A photo of a dad doing his daughter’s hair while carrying his second child in a baby carrier recently went, as they say, VIRAL and has garnered a lot of different responses. Most are extremely positive and acknowledge the sweetness which obviously exists between this man and his children. Some sadly are downright dreadful, racist and as far as I’m concerned, unacceptable in that they suggest this man must have hired these children to pose with him – or obviously doesn’t want to work for a living and is content with letting his wife be out of the home so he can be “lazy” with his kids. I am not a stay-at-home parent. First because I can’t be and second, I don’t want to be. I have been working since 16 and can say that I love to work. I don’t like my job every single day, but I love being in this environment and feel that this is what works best for both me and Sam. I feel that working actually allows me to be a better mother to him because working offers me personal fulfillment. In saying that, we are all different people who want different things and the truth is – none of these things are wrong.

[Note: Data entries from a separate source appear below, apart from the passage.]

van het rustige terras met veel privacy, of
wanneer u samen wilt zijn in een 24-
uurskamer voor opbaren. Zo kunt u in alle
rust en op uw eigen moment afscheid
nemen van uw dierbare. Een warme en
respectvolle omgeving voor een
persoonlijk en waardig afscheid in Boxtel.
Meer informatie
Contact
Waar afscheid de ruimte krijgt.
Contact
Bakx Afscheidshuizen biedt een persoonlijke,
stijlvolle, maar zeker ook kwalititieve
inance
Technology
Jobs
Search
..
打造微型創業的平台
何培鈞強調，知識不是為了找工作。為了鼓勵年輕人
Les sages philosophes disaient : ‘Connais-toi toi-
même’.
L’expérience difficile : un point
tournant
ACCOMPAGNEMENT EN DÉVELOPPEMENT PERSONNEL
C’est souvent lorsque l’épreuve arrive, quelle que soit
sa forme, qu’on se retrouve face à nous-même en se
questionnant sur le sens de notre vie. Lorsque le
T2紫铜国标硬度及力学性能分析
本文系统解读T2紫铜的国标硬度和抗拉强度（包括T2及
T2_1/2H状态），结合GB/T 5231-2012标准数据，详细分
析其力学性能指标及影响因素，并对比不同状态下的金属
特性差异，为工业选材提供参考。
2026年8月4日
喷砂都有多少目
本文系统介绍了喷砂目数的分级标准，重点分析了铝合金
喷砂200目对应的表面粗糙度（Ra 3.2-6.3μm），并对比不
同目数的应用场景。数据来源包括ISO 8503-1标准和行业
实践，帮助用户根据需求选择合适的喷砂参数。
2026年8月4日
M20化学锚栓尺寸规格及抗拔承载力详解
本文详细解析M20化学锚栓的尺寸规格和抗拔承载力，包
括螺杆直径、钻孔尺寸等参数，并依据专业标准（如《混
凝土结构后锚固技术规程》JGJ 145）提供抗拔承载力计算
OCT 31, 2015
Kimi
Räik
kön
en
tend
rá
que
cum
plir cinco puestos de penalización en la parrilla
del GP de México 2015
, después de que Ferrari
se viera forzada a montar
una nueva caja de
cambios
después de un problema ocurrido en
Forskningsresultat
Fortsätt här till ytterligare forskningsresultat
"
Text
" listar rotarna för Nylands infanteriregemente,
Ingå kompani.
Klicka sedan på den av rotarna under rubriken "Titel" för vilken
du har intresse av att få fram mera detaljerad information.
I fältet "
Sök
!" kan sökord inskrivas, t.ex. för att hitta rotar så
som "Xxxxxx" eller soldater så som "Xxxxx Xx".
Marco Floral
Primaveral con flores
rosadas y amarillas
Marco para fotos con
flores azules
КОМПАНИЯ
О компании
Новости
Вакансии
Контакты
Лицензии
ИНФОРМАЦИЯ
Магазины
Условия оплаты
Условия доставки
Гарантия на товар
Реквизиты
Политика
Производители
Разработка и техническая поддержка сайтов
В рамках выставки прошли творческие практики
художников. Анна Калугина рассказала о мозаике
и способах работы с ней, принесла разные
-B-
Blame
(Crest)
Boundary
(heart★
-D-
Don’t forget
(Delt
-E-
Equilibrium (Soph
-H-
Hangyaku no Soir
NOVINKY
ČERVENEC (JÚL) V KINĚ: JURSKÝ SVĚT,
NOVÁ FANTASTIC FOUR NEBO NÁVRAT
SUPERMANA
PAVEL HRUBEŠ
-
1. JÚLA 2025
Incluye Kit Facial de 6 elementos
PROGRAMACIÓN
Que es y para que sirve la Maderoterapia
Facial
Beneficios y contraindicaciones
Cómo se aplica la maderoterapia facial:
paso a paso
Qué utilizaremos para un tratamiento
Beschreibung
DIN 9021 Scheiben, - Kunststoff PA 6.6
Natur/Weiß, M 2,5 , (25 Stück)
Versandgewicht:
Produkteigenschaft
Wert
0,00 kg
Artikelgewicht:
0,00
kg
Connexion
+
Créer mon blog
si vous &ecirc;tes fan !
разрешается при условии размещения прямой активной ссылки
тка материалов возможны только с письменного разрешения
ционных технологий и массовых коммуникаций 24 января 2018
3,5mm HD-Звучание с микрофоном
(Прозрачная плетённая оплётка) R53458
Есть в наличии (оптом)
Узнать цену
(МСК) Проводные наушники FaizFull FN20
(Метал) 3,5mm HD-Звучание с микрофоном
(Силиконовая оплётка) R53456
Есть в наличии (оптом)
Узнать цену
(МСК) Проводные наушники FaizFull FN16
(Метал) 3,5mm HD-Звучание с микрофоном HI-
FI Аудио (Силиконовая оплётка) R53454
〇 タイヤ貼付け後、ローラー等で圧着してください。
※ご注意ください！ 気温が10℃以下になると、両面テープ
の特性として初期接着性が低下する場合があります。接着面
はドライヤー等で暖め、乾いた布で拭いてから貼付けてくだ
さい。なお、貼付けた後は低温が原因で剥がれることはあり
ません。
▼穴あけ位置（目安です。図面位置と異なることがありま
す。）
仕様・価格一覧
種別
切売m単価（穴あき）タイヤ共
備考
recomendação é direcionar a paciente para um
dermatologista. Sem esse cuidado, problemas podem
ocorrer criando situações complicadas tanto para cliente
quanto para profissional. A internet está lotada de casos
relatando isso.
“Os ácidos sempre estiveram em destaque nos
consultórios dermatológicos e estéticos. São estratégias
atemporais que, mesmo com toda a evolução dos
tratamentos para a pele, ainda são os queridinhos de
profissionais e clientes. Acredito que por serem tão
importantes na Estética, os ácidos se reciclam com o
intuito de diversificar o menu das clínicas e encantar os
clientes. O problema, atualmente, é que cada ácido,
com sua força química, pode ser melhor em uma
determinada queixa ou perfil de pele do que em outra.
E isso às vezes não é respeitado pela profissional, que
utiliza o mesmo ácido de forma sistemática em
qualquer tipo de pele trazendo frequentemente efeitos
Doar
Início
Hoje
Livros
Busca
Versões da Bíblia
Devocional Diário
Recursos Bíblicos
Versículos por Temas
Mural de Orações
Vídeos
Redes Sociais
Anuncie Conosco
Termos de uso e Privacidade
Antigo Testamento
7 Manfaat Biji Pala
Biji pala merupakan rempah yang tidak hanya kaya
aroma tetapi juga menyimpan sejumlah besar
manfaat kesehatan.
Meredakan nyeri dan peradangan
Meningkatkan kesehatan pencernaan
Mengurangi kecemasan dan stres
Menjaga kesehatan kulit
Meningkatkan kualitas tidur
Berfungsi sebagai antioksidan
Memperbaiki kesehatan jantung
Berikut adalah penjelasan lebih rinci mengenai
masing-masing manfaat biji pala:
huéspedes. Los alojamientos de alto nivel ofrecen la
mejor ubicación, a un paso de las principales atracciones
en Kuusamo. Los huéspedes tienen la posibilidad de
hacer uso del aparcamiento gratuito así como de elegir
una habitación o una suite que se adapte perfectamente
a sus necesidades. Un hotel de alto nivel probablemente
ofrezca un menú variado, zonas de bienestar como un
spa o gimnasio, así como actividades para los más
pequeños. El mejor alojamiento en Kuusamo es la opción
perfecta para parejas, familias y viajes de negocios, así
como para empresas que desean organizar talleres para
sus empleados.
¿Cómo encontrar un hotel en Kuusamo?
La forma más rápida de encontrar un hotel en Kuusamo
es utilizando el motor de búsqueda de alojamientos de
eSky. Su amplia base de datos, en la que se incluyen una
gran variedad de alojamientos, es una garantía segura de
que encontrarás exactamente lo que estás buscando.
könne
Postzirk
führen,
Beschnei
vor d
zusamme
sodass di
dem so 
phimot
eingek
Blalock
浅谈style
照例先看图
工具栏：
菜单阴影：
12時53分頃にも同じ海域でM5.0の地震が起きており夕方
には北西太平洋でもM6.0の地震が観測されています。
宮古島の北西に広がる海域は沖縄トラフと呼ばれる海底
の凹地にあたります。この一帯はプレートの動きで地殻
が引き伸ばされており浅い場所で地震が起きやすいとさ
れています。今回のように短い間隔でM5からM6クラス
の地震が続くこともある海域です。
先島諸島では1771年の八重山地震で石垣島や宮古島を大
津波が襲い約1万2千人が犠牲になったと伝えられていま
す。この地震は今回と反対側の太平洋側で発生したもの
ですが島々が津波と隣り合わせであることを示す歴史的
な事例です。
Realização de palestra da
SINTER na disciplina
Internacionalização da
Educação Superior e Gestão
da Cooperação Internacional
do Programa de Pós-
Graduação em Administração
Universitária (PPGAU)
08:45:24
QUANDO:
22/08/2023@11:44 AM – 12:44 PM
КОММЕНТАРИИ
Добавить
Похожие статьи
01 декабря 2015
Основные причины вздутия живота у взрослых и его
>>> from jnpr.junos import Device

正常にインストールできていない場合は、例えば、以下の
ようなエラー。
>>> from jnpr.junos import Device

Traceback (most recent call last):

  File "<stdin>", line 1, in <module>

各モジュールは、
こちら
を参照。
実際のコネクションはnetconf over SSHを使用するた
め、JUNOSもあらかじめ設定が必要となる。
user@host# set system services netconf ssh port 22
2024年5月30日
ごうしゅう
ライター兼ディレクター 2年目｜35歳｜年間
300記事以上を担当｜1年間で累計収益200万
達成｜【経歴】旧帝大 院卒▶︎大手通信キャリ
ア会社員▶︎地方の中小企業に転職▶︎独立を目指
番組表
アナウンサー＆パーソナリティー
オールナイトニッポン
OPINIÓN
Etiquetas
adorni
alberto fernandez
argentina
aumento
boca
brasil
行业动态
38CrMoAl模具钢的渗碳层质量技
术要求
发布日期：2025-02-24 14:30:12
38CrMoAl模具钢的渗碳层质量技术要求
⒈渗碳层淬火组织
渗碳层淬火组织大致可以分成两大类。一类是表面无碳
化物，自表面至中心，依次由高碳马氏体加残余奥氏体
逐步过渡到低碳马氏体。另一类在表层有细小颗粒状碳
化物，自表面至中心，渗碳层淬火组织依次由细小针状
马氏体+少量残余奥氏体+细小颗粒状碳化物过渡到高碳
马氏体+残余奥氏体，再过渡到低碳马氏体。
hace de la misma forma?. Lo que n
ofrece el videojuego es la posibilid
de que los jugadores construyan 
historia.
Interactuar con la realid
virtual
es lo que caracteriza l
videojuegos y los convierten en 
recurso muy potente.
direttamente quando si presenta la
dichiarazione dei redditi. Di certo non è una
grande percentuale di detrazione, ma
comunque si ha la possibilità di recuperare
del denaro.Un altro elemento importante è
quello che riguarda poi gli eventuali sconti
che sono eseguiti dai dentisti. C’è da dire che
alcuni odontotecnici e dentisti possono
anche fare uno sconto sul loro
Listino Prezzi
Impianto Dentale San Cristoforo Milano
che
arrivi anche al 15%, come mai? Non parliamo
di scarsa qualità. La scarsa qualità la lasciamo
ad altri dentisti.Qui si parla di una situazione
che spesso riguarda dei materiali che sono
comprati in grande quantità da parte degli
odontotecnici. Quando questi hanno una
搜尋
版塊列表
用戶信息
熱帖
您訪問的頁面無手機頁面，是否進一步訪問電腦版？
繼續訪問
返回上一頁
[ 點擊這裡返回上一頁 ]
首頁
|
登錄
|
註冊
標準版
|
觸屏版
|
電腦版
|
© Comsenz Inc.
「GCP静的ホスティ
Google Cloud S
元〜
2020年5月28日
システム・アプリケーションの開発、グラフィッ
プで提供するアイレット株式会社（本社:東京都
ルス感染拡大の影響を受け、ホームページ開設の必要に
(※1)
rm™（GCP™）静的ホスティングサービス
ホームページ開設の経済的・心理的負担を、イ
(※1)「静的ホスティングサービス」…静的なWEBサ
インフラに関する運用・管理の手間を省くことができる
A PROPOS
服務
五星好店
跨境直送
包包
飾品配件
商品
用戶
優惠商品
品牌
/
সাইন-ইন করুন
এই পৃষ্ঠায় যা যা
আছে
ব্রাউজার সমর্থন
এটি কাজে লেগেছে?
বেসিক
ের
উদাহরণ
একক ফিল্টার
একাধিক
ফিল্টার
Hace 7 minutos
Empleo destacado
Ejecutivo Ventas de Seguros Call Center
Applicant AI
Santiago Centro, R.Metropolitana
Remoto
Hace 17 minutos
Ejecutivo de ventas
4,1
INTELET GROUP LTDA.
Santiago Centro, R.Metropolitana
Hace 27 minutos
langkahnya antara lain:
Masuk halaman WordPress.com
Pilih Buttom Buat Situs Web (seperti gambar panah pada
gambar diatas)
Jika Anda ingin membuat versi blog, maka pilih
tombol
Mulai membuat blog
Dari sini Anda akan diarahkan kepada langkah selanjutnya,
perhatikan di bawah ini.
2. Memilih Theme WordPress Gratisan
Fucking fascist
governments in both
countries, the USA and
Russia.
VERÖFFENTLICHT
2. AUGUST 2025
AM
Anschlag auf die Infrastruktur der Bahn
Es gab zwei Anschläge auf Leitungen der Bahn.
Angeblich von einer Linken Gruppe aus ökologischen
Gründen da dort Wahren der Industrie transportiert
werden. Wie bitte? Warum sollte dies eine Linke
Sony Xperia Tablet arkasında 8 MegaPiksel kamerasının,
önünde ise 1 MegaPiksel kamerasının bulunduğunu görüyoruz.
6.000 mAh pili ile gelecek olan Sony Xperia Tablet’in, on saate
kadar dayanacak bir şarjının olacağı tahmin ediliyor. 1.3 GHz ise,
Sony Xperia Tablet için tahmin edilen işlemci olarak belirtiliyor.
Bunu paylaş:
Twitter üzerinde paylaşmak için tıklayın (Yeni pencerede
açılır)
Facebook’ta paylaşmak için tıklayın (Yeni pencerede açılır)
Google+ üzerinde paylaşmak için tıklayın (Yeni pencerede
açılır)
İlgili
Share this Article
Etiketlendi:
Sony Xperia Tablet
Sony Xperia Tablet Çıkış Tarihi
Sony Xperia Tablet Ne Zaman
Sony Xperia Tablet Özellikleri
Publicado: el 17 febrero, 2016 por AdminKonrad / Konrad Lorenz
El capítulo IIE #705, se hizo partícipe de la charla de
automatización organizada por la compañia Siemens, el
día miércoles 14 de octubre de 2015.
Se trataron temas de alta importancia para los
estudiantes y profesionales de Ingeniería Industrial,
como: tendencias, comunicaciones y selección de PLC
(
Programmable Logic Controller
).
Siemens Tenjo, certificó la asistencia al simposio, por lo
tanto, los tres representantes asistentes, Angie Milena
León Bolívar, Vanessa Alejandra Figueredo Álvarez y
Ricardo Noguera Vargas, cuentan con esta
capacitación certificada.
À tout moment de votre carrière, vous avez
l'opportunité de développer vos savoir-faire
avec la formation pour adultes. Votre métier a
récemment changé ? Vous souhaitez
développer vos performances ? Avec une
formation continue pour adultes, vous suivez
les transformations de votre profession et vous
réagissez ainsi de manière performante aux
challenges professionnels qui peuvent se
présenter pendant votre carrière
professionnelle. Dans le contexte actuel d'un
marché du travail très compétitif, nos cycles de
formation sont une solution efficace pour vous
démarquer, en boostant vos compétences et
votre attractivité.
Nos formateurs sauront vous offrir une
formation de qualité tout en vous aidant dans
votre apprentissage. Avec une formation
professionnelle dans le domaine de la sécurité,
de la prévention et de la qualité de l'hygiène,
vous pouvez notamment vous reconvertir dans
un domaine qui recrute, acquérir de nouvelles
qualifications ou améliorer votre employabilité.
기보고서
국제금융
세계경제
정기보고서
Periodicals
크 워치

But I digress… this is not about me being a working mom. This is about dads. This is about a guy who innocently sent his wife a picture while doing his daughter’s hair and saw it explode into a bunch of responses that he probably wasn’t prepared for. It unleashed an amazing flood of feelings about how the world views fathers.
I love my dad. He has been my hero for as long as I can remember. I am always happy when I do something that pleases him and still at 33, cower in a corner if he seems disappointed in me in any way. I was terrified to tell him more than anyone else that I was pregnant. I thought he would be ashamed of me, but he was loving and even remarked that he really wasn’t all that surprised… my dad is the guy I call about my car, about sports or about money. I call and tease him every snow day (he’s the head of a private school) and I like to hear about the next trip he has planned. He is without a doubt an amazing dad. But there are SO many different definitions of what a good dad is and I’ve learned that more since Sam was born. To me, this is what makes you a good dad:
- Show interest in your child. Take note dads… this is easier than ever because of texting, email, Facebook, Instagram, FaceTime, Skype, etc. (If you’re not physically with them daily, that is.)
- Express love. With words, with smiles, with hugs, with kisses. It is not un-sexy to express love for your children. On the contrary, it’s plenty attractive.
- Support your child. This is not about money. Support is so much more than a payment that is sent to the mother of your child if you are not with her. I can’t speak for all mothers in a situation like mine, but the financial support is secondary to being able to call if I have a parenting question or am concerned about something regarding our child.
- Respect the mother of your child. Not “when” she’s being nice to you. Not “if” she’s doing what you want. If I’ve learned anything in life, it’s that to GET love (respect), you have to GIVE it.
- Be available. No, I don’t want you to give up on the things that interest you and make you the man you are. But if your child needs you, try as hard as you can to be there.
Maybe my picture or view will change as Sam grows. I hope not too much because I like where I am with this right now. I like that I can take Sam to be with his dad this weekend for his first birthday and know that I’m not only doing this for my son and his sister, but for his dad. And honestly, for me. And not because I have to. Not because the papers told me to. But because I want to. I want Sam to look back at pictures one day and be thrilled that this time was shared with his dad. I know that today, I already am.